6605 days isn’t a small number, that is at least 18 years with a few weeks left over. That this is a finite number ticking down 1 day at a time can be sobering though. And interestingly, 6605 days seems a lot less than 18 years plus to me … (another topic to reflect over for another post).
With a finite number of days left to savour the world, why am I then fasting for Lent? Shouldn’t I just eat whatever I want since I will not have all the time in the world? Ironically, vampires (if they do exist) have all the time in the world, but only 1 item that they consume for all time (which is really depressing if you think about it).
Usually, for the 40 days of Lent, from Ash Wednesday till Good Friday, I would abstain from something – usually a meal a day, though I have also given up gaming before.
I used to go into the Lenten season thinking that I am “observing” Lent.

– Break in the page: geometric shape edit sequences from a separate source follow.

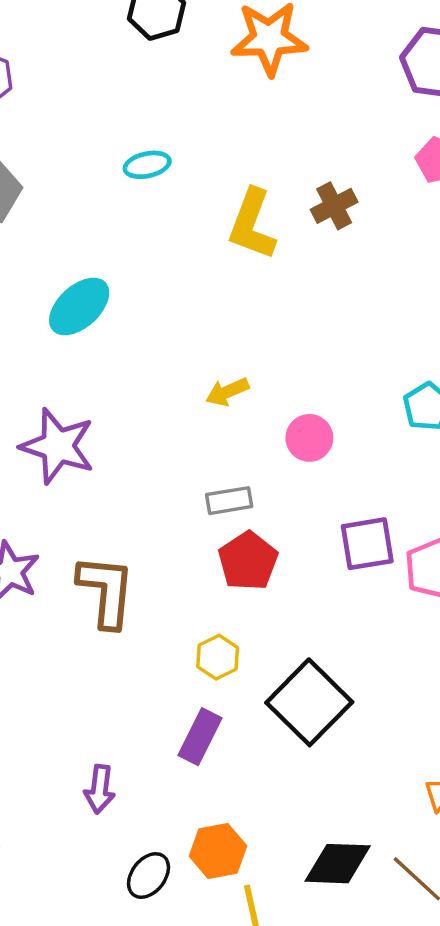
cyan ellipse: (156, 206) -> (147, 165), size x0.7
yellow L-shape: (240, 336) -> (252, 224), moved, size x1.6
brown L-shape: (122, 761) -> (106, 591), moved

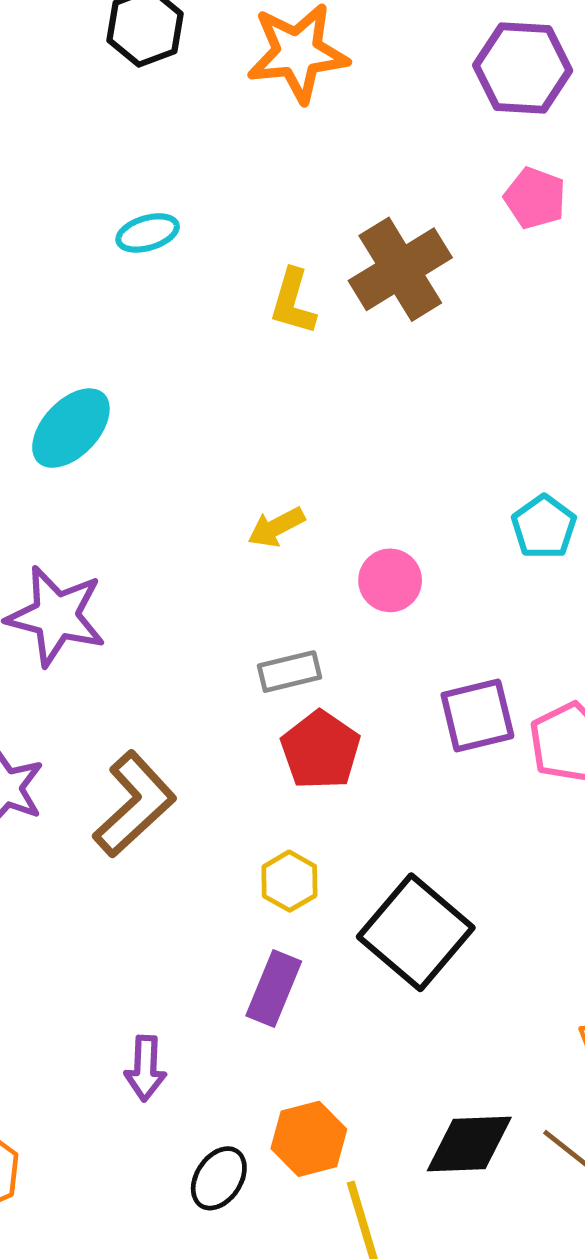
brown cross: (334, 206) -> (400, 269), size x1.6
yellow L-shape: (252, 224) -> (293, 302), size x0.7
brown L-shape: (106, 591) -> (135, 804), turned 46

And Catholics do refer to these acts as part of Lenten observances. It can seem like a weighty obligation viewed in this light, more so against a backdrop of a ticking clock. And that view defeats the true intention of Lent.
This year, I went into Lent with a different premise: it’s about coming home to and becoming closer to someone I love deeply (God). Abstinence without that central premise at its core is just a vanilla diet plan.

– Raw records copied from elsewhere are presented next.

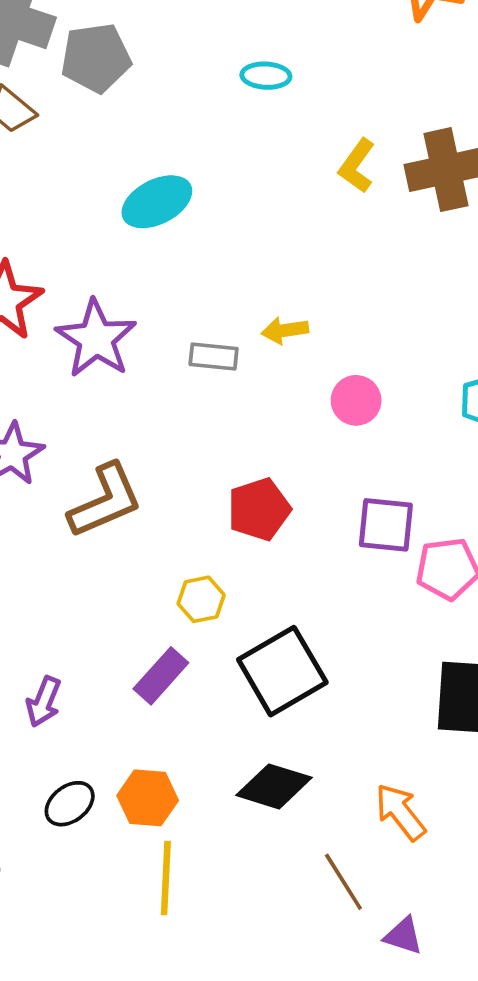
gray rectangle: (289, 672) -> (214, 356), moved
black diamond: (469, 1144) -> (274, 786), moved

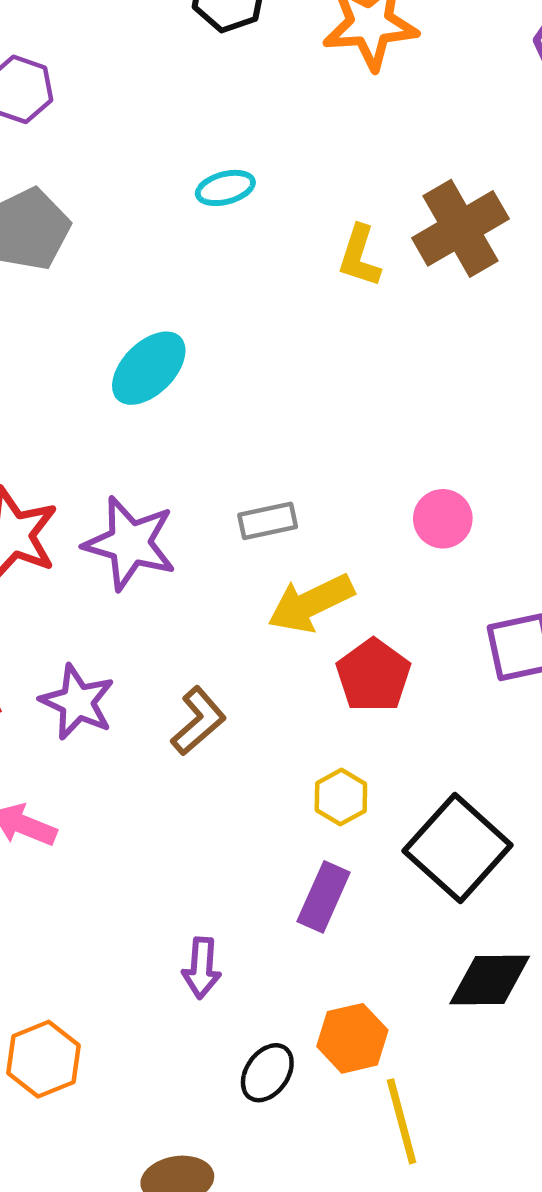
yellow arrow: (285, 330) -> (311, 603), moved, size x1.6
brown L-shape: (105, 501) -> (198, 721), size x0.7

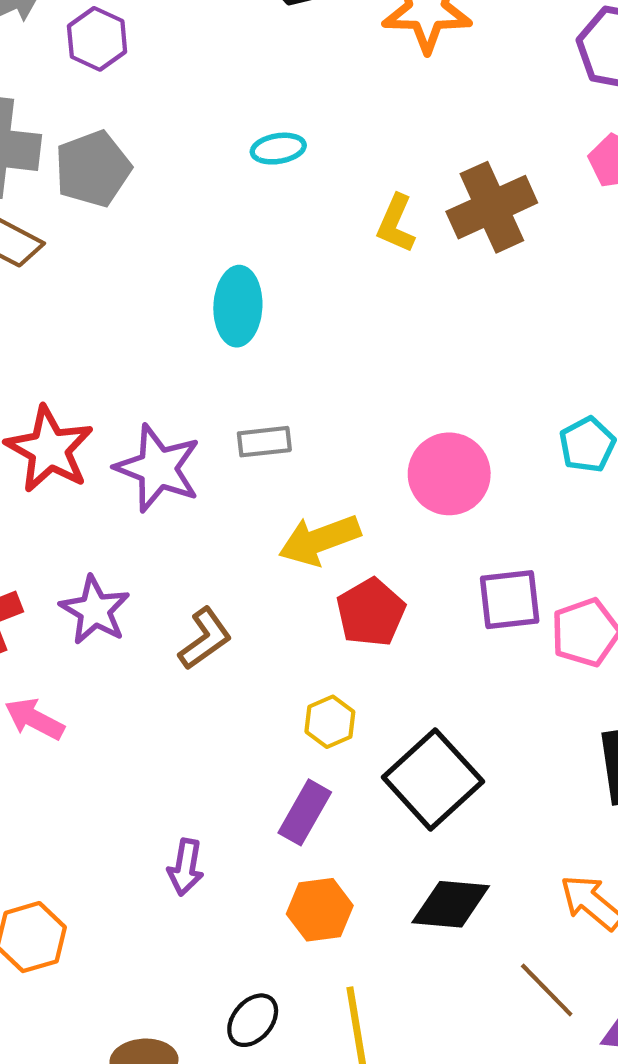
cyan ellipse: (149, 368) -> (238, 306), moved, turned -48
pink circle: (443, 519) -> (449, 474), size x1.5
gray rectangle: (268, 521) -> (264, 442), moved
orange hexagon: (352, 1038) -> (320, 910), moved
black ellipse: (267, 1073) -> (253, 1020), moved

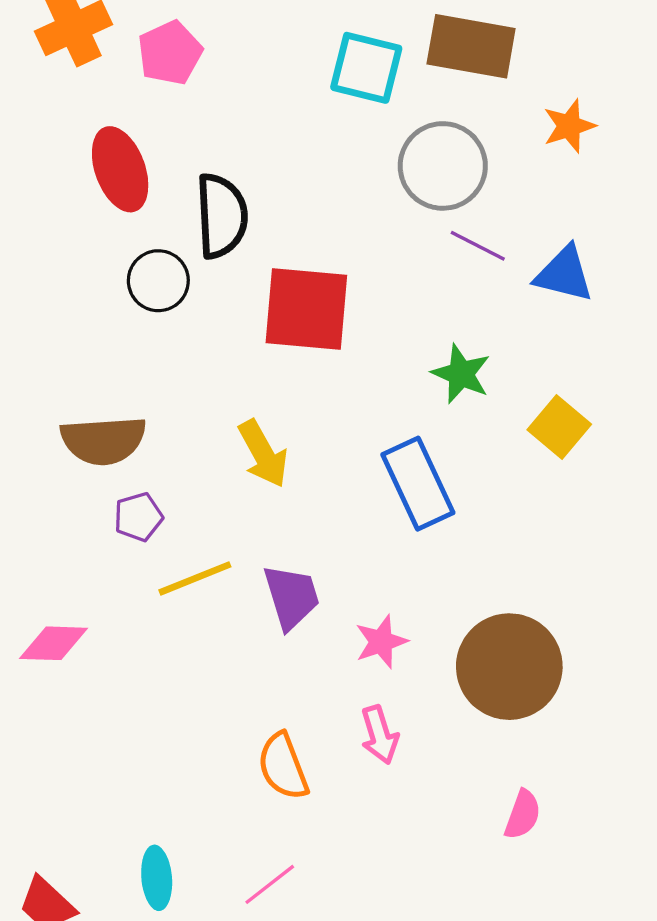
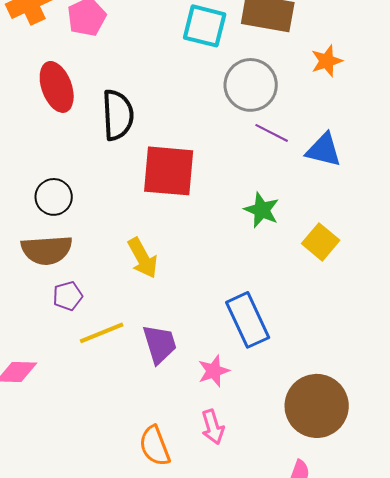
black circle: (158, 281) -> (54, 197), moved
blue rectangle: (418, 484) -> (248, 320), moved
brown circle: (509, 667) -> (317, 406), moved

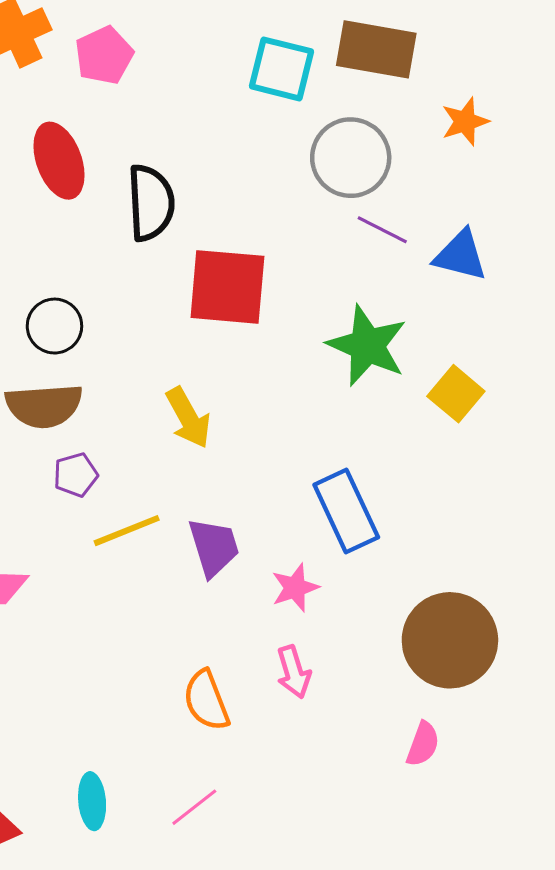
green star: (262, 210) -> (367, 346), size x1.5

In this light, I can see how abstinence is the practice of discipline to master my physical desires and wants beyond just the meal I gave up. And this practice of discipline takes place in the context of my family and the wider church community which draws me closer to God.
Viewed as a homecoming to a person I very much love, the Lenten “observances” start to feel joyous as a way to help me abide in God. It is a celebration of my love and an expression of my desire be with God. With only a finite number of opportunities to celebrate Lent, why shouldn’t I?